* **Task**:
Read through the data and count the lines that contain the string "KiCad"; give only the result.

== Segment start ==

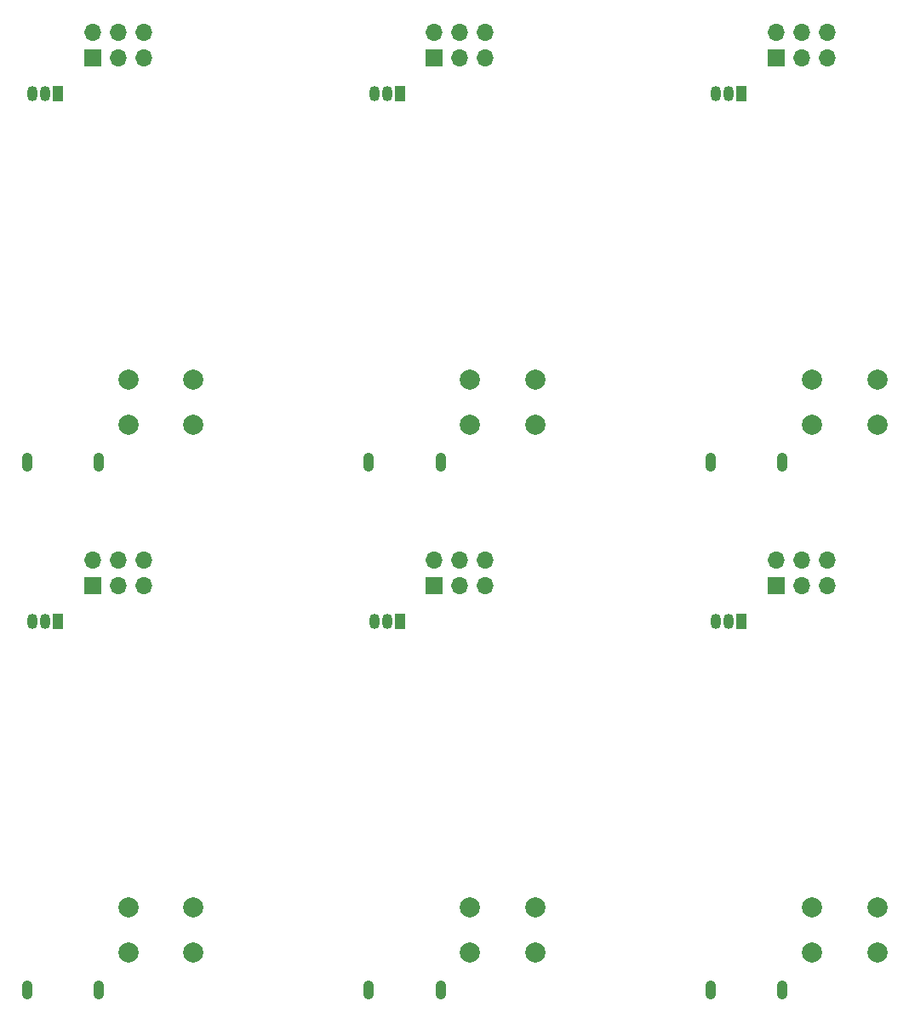
<source format=gbr>
G04 #@! TF.GenerationSoftware,KiCad,Pcbnew,(5.1.9)-1*
G04 #@! TF.CreationDate,2021-03-22T07:19:38+01:00*
G04 #@! TF.ProjectId,IM350- Multi,494d3335-302d-4204-9d75-6c74692e6b69,rev?*
G04 #@! TF.SameCoordinates,Original*
G04 #@! TF.FileFunction,Soldermask,Bot*
G04 #@! TF.FilePolarity,Negative*
%FSLAX46Y46*%
G04 Gerber Fmt 4.6, Leading zero omitted, Abs format (unit mm)*
G04 Created by KiCad (PCBNEW (5.1.9)-1) date 2021-03-22 07:19:38*
%MOMM*%
%LPD*%
G01*
G04 APERTURE LIST*
%ADD10O,1.050000X1.500000*%
%ADD11R,1.050000X1.500000*%
%ADD12C,2.000000*%
%ADD13O,1.700000X1.700000*%
%ADD14R,1.700000X1.700000*%
%ADD15O,1.050000X1.900000*%
G04 APERTURE END LIST*
D10*
X133230000Y-100000000D03*
X131960000Y-100000000D03*
D11*
X134500000Y-100000000D03*
X134500000Y-47500000D03*
D10*
X131960000Y-47500000D03*
X133230000Y-47500000D03*
D12*
X148000000Y-128500000D03*
X148000000Y-133000000D03*
X141500000Y-128500000D03*
X141500000Y-133000000D03*
D13*
X143040000Y-93960000D03*
X143040000Y-96500000D03*
X140500000Y-93960000D03*
X140500000Y-96500000D03*
X137960000Y-93960000D03*
D14*
X137960000Y-96500000D03*
X137960000Y-44000000D03*
D13*
X137960000Y-41460000D03*
X140500000Y-44000000D03*
X140500000Y-41460000D03*
X143040000Y-44000000D03*
X143040000Y-41460000D03*
D12*
X141500000Y-80500000D03*
X141500000Y-76000000D03*
X148000000Y-80500000D03*
X148000000Y-76000000D03*
D15*
X131425000Y-84200000D03*
X138575000Y-84200000D03*
X138575000Y-136700000D03*
X131425000Y-136700000D03*
X104575000Y-84200000D03*
X97425000Y-84200000D03*
D10*
X99230000Y-47500000D03*
X97960000Y-47500000D03*
D11*
X100500000Y-47500000D03*
X100500000Y-100000000D03*
D10*
X97960000Y-100000000D03*
X99230000Y-100000000D03*
D14*
X103960000Y-96500000D03*
D13*
X103960000Y-93960000D03*
X106500000Y-96500000D03*
X106500000Y-93960000D03*
X109040000Y-96500000D03*
X109040000Y-93960000D03*
X109040000Y-41460000D03*
X109040000Y-44000000D03*
X106500000Y-41460000D03*
X106500000Y-44000000D03*
X103960000Y-41460000D03*
D14*
X103960000Y-44000000D03*
D15*
X97425000Y-136700000D03*
X104575000Y-136700000D03*
D12*
X107500000Y-133000000D03*
X107500000Y-128500000D03*
X114000000Y-133000000D03*
X114000000Y-128500000D03*
X114000000Y-76000000D03*
X114000000Y-80500000D03*
X107500000Y-76000000D03*
X107500000Y-80500000D03*
D15*
X70575000Y-136700000D03*
X63425000Y-136700000D03*
D10*
X65230000Y-100000000D03*
X63960000Y-100000000D03*
D11*
X66500000Y-100000000D03*
D13*
X75040000Y-93960000D03*
X75040000Y-96500000D03*
X72500000Y-93960000D03*
X72500000Y-96500000D03*
X69960000Y-93960000D03*
D14*
X69960000Y-96500000D03*
D12*
X80000000Y-128500000D03*
X80000000Y-133000000D03*
X73500000Y-128500000D03*
X73500000Y-133000000D03*
D11*
X66500000Y-47500000D03*
D10*
X63960000Y-47500000D03*
X65230000Y-47500000D03*
D15*
X63425000Y-84200000D03*
X70575000Y-84200000D03*
D12*
X73500000Y-80500000D03*
X73500000Y-76000000D03*
X80000000Y-80500000D03*
X80000000Y-76000000D03*
D14*
X69960000Y-44000000D03*
D13*
X69960000Y-41460000D03*
X72500000Y-44000000D03*
X72500000Y-41460000D03*
X75040000Y-44000000D03*
X75040000Y-41460000D03*
M02*

</source>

== Segment end ==

* **Answer box**:
2